Aan de orde is het mondelinge vragenuur, overeenkomstig artikel 136 van het Reglement van orde.

De voorzitter:

De vragen van de heer Timmermans over de opstelling van Nederland in de IGC inzake "verwijzing naar christelijke waarden in Europese Grondwet" zijn vervallen wegens het directe vertrek van de staatssecretaris van Buitenlandse Zaken en het verblijf van de minister in de Eerste Kamer. Ik sta daarom de heer Timmermans bij hoge uitzondering toe dat hij bij de regeling van werkzaamheden hierover een brief kan vragen.

Vragen van het lid Gerkens aan de staatssecretaris van Verkeer en Waterstaat over de dreigende afstoting van 4 contractsectorlijnen.

Mevrouw Gerkens (SP):

Voorzitter. Wij konden vanmorgen in de krant lezen dat de NS volgend jaar een aantal lijnen willen schrappen. Sinds de verzelfstandiging van de NS moet het spoorvervoer rendabel zijn, hetgeen de kwaliteit niet ten goede komt. Onrendabele lijnen komen dan ook onder druk te staan. Vier lijnen van de NS dreigen per 31 mei 2005 te vervallen. Op twee ervan, de Hofpleinlijn en de Zoetermeerlijn, zal waarschijnlijk in 2006 wel weer gereden worden. Is de staatssecretaris het met mij eens dat niemand erbij is gebaat dat op deze lijnen volgend jaar niet gereden wordt en in 2006 weer wel? Als zij dat met mij eens is, wat doet zij dan om de reiziger ook in 2005 te verzekeren van deze verbindingen op de Hofpleinlijn en de Zoetermeerlijn?

Voor de lijnen Arnhem-Tiel en Dordrecht-Geldermalsen is er nog geen uitzicht op een nieuwe vervoerder. Wat wil de staatssecretaris doen om deze lijnen in stand te houden? Zal zij daarbij de huidige kwaliteit, zoals afgesproken in de raamovereenkomst specifieke treindiensten, garanderen? Is zij bijvoorbeeld bereid om deze lijnen integraal op te nemen in het hoofdrailnet? Of is zij bereid, maatregelen te nemen om het gebruik van de lijnen te verhogen?

Op dit moment is de staatssecretaris bezig met een mogelijke aanbesteding van 18 lijnen. Er is veel onduidelijkheid over het vervoer op deze lijnen. Kan zij de vervoerders alvast meer duidelijkheid verschaffen over het al dan niet doorgaan van de aanbesteding? Kan zij hierbij de reizigers onomwonden garanderen dat haar inzet is dat de kwaliteit van het openbaar vervoer ook op onrendabele lijnen minimaal wordt gehandhaafd?

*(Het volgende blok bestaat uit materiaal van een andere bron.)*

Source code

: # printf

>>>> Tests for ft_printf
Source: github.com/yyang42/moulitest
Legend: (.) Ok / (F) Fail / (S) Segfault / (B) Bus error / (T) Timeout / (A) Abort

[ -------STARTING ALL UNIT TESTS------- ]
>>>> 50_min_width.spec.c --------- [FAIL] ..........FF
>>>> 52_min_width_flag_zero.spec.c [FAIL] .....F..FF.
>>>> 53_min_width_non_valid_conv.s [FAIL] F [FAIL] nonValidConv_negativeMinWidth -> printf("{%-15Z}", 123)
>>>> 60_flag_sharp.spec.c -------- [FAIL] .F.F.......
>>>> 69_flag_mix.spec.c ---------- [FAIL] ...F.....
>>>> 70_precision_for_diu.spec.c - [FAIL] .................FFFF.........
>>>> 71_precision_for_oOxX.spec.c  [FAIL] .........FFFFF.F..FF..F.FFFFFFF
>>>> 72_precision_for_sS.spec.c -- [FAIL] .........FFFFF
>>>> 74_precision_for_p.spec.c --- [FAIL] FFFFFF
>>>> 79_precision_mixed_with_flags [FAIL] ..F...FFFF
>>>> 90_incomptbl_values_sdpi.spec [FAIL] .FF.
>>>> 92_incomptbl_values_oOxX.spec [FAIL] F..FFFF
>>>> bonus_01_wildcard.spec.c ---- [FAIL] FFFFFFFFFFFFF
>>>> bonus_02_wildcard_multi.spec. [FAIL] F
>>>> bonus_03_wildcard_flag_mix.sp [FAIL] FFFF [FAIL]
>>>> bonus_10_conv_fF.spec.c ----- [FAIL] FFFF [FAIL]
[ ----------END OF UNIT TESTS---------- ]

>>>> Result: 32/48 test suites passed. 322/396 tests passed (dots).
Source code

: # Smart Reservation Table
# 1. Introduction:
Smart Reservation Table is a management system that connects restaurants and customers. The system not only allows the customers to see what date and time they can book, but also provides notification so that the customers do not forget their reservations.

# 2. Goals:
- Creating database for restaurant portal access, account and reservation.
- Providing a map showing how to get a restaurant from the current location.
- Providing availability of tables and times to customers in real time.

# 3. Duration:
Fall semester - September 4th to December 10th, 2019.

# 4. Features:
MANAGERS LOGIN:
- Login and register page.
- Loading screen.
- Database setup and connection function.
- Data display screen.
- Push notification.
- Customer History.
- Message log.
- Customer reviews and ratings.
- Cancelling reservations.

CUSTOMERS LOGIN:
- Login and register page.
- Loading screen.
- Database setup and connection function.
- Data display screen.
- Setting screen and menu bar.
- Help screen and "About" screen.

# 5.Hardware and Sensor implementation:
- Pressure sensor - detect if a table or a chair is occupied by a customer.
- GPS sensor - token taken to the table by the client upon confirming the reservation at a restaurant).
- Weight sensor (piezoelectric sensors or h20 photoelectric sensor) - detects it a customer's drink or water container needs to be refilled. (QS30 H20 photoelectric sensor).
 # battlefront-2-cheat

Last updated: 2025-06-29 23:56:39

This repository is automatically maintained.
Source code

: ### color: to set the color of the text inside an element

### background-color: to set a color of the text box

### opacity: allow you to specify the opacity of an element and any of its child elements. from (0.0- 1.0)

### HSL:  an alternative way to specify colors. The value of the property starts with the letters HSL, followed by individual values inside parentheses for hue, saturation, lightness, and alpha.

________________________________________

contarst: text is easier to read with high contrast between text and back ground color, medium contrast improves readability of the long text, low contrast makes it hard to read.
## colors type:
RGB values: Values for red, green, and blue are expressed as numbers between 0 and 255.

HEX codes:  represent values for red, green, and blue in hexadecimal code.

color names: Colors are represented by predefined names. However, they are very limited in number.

Staatssecretaris Schultz van Haegen-Maas Geesteranus:

Voorzitter. Mevrouw Gerkens vraagt mij om vooruit te lopen op de aanvraag van de NS, die nog niet binnen is. Ik maak uit het krantenartikel op, maar ik weet dat ook uit gesprekken, dat de NS niet van plan zijn, te stoppen met de lijnen. Zij willen praten over de voorwaarden, omdat in het verleden is gezegd dat de onrendabele investeringen voor een aantal jaren vergoed zouden worden. Wij hebben de NS gevraagd, daar wat langer mee door te gaan. De kosten zijn echter zodanig hoog, dat zij het onderwerp opnieuw ter sprake hebben gebracht. Het gaat over specifiek vier lijnen. De lijnen Arnhem-Tiel en Dordrecht-Geldermalsen worden zeer weinig gebruikt. Er wordt nu een gesprek gevoerd over de mogelijkheid dat andere partijen die eventueel overnemen. Het gesprek zal ook gaan over andere mogelijkheden voor het kunnen leveren van een optimaal OV-product. Ik kom daarop terug.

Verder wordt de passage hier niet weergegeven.